Success!!! My $3,500 USD project was fully funded and implemented. We delivered 48 goats (44 female and 4 male) to families on Banton Island. These families had their homes and livelihoods destroyed when Typhoon Nona hit just before Christmas last year. Now the people of Banton can slowly regain their status as a goat farming island increasing food security and economic development. Each recipient will return one female offspring from their adopted goat and our program will continue to expand even after I leave the Philippines. Here’s a look at the project:
Approaching Banton Island via banka (traditional Filipino bamboo boat) was a 2-3 hr boat trip with my two counterparts Ate Lettie and Sir Jay from the National Commission on Indigenous Peoples. The island is super mountainous with roads so steep I swear they top Baldwin Street in New Zealand (the current Guinness Book of World Records holder as steepest residential road). Jay brought his motorbike along on the boat ride so he could drive around once we arrived.
On May 18th we had an orientation program with all beneficiaries. The mayor of Banton (red shirt) gave opening remarks, I gave a speech in Tagalog about the project, and others educated the beneficiaries on the practice of raising goats.
“If female goats have only 2 nipples, what happens if they have 3 kids?” This query and others were addressed during our question and answer session following the program. Lastly, all participants signed a Memorandum of Agreement (MOA) stating they agree to raise their goat and will return one female offspring after the first breeding. These MOAs were super official and required left and right thumbprints in addition to signature. Unfortunately, we misplaced the stamp pad so everyone scribbled on their thumbs with a pen and quickly stamped. Working as a Peace Corps Volunteer is an experience in creative solutions with limited resources.
How do you weigh a goat in the Philippines? If you want to hear a goat scream for dear life, this is a sure way to do so: tie it up and hang it upside down from a tree with a scale. The goats were priced based on total kilos, thus each one was strung up and weighed. The goat farmer (light pink shirt weighing goat) was also our driver in goat delivery. Banton island has fully cemented roads, however they are extremely narrow, meant for motorbikes not 4-wheel vehicles or sidecars. Sometimes passing people meant running so close to the edge that the wheel tire was partially hanging off! I held my breath and held the goats inside our little sidecar.

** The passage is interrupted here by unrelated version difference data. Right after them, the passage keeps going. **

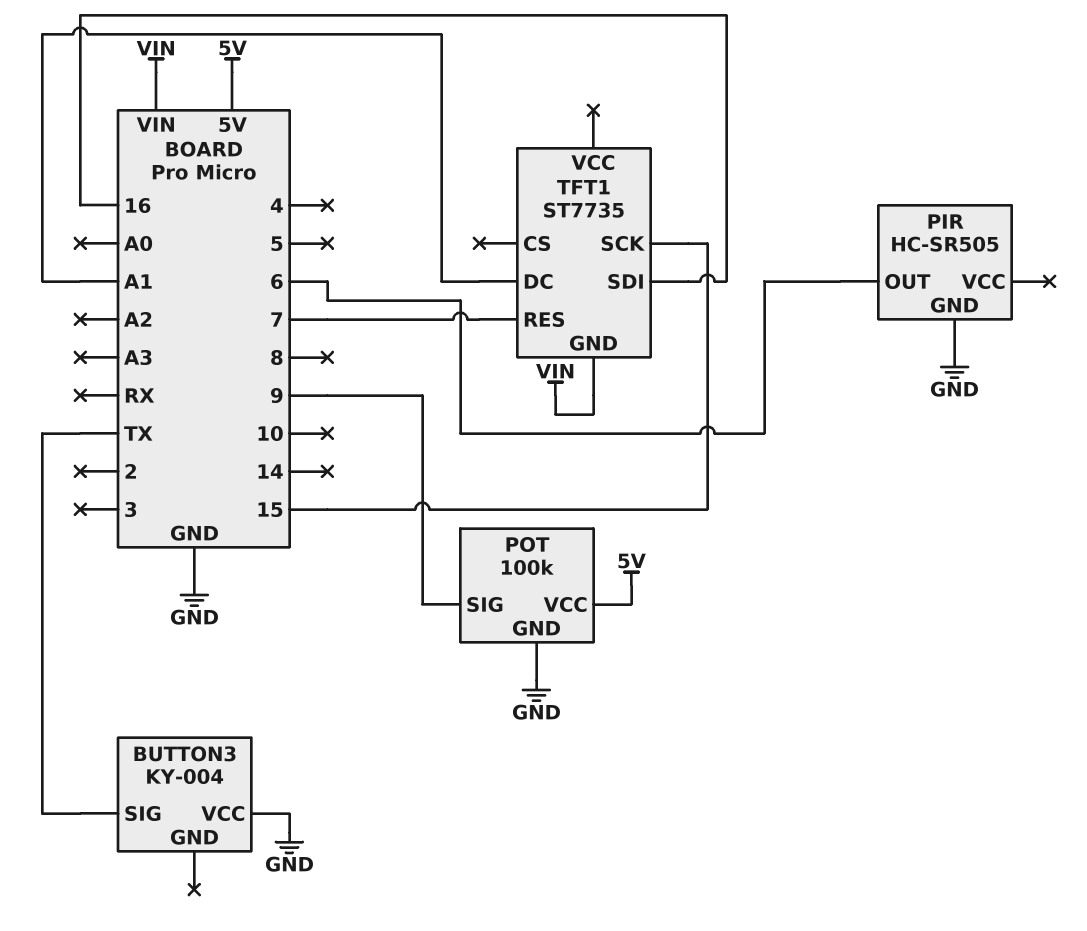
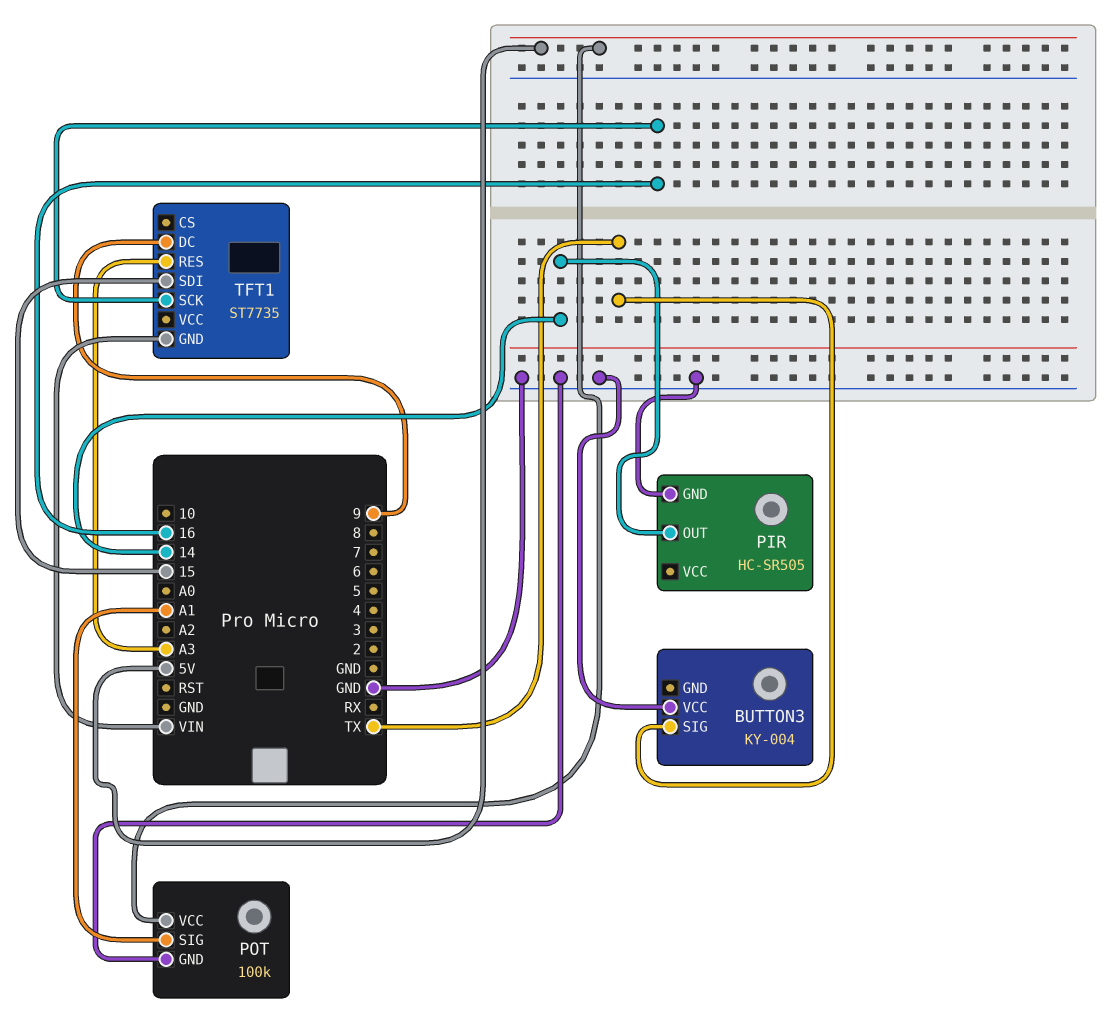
PIR pin OUT: 6 -> 14
POT pin SIG: 9 -> A1
TFT1 pin DC: A1 -> 9
TFT1 pin RES: 7 -> A3
TFT1 pin SCK: 15 -> 16
TFT1 pin SDI: 16 -> 15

On one uphill a goat jumped out of the sidecar entirely! Luckily our driver was an expert and not only avoided running it over, but also kept the vehicle from running backwards down and off the cliffside. I quickly hopped out and heaved the goat back inside. We retied her quite a bit tighter. Keeping multiple goats inside a small cage, while flying full speed along narrow mountain roads is no small feat. I was constantly rescuing limbs protruding from their designated position.
The sun set and we were still not finished. My 2-man team and I proceeded to climb a mountain that night to visit a goat farmer at the top (photo above left). But the excitement and gratitude of the beneficiaries (above right) was well worth our efforts.
Check out the goats in their new homes (above). Throughout the entire island destruction was omnipresent even now 5 months months after the typhoon. The town shown above was the hardest hit barangay.